[ENTRIES SHOWN — start]
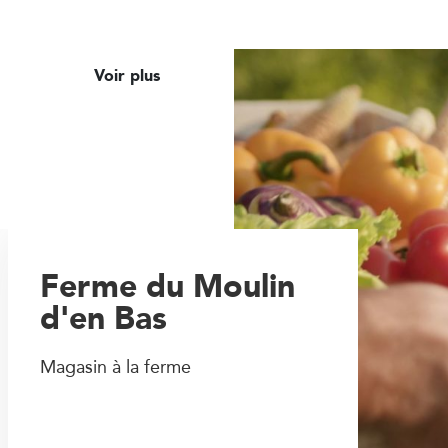
Voir plus
Ferme du Moulin
d'en Bas
Magasin à la ferme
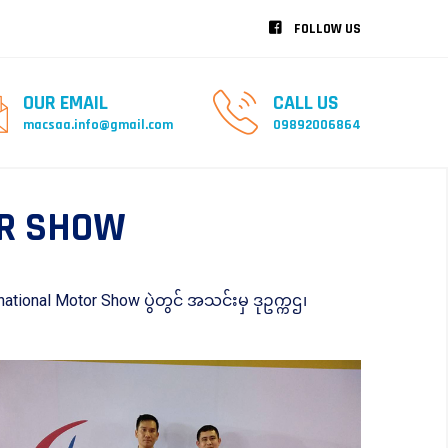
FOLLOW US
OUR EMAIL
CALL US
macsaa.info@gmail.com
09892006864
OR SHOW
ational Motor Show ပွဲတွင် အသင်းမှ ဒုဥက္ကဌ၊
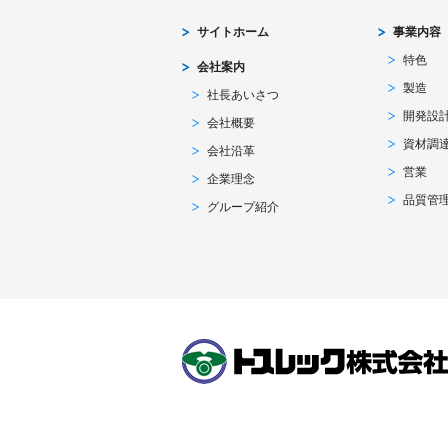
サイトホーム
事業内容
特色
会社案内
製造
社長あいさつ
開発設
会社概要
資材調
会社沿革
営業
企業理念
品質管
グループ紹介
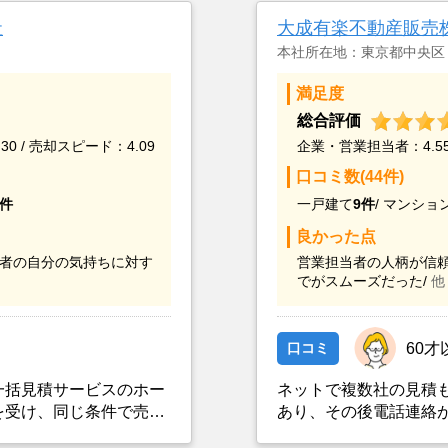
社
大成有楽不動産販売
本社所在地：東京都中央区
満足度
総合評価
30 / 売却スピード：4.09
企業・営業担当者：4.55 
口コミ数(44件)
0件
一戸建て
9件
/
マンショ
良かった点
者の自分の気持ちに対す
営業担当者の人柄が信頼
でがスムーズだった/
他
口コミ
60才
一括見積サービスのホー
ネットで複数社の見積も
を受け、同じ条件で売り
あり、その後電話連絡
か３日でピタットハウス
て大手の3社の営業と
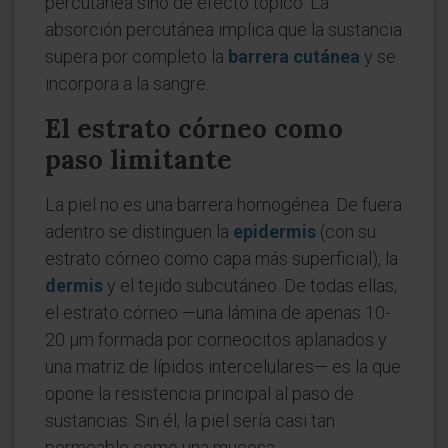
percutánea sino de efecto tópico. La
absorción percutánea implica que la sustancia
supera por completo la
barrera cutánea
y se
incorpora a la sangre.
El estrato córneo como
paso limitante
La piel no es una barrera homogénea. De fuera
adentro se distinguen la
epidermis
(con su
estrato córneo como capa más superficial), la
dermis
y el tejido subcutáneo. De todas ellas,
el estrato córneo —una lámina de apenas 10-
20 µm formada por corneocitos aplanados y
una matriz de lípidos intercelulares— es la que
opone la resistencia principal al paso de
sustancias. Sin él, la piel sería casi tan
permeable como una mucosa.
[ENTRIES SHOWN — finish]
**REQUIRED WORK:**
The whole listing must be transcribed exactly. No pictures belong in the copy.

**COMPLETED TASK:**
Voir plus
Ferme du Moulin
d'en Bas
Magasin à la ferme
FOLLOW US
OUR EMAIL
CALL US
macsaa.info@gmail.com
09892006864
OR SHOW
ational Motor Show ပွဲတွင် အသင်းမှ ဒုဥက္ကဌ၊
サイトホーム
事業内容
特色
会社案内
製造
社長あいさつ
開発設
会社概要
資材調
会社沿革
営業
企業理念
品質管
グループ紹介
社
大成有楽不動産販売
本社所在地：東京都中央区
満足度
総合評価
30 / 売却スピード：4.09
企業・営業担当者：4.55 
口コミ数(44件)
0件
一戸建て
9件
/
マンショ
良かった点
者の自分の気持ちに対す
営業担当者の人柄が信頼
でがスムーズだった/
他
口コミ
60才
一括見積サービスのホー
ネットで複数社の見積も
を受け、同じ条件で売り
あり、その後電話連絡
か３日でピタットハウス
て大手の3社の営業と
percutánea sino de efecto tópico. La
absorción percutánea implica que la sustancia
supera por completo la
barrera cutánea
y se
incorpora a la sangre.
El estrato córneo como
paso limitante
La piel no es una barrera homogénea. De fuera
adentro se distinguen la
epidermis
(con su
estrato córneo como capa más superficial), la
dermis
y el tejido subcutáneo. De todas ellas,
el estrato córneo —una lámina de apenas 10-
20 µm formada por corneocitos aplanados y
una matriz de lípidos intercelulares— es la que
opone la resistencia principal al paso de
sustancias. Sin él, la piel sería casi tan
permeable como una mucosa.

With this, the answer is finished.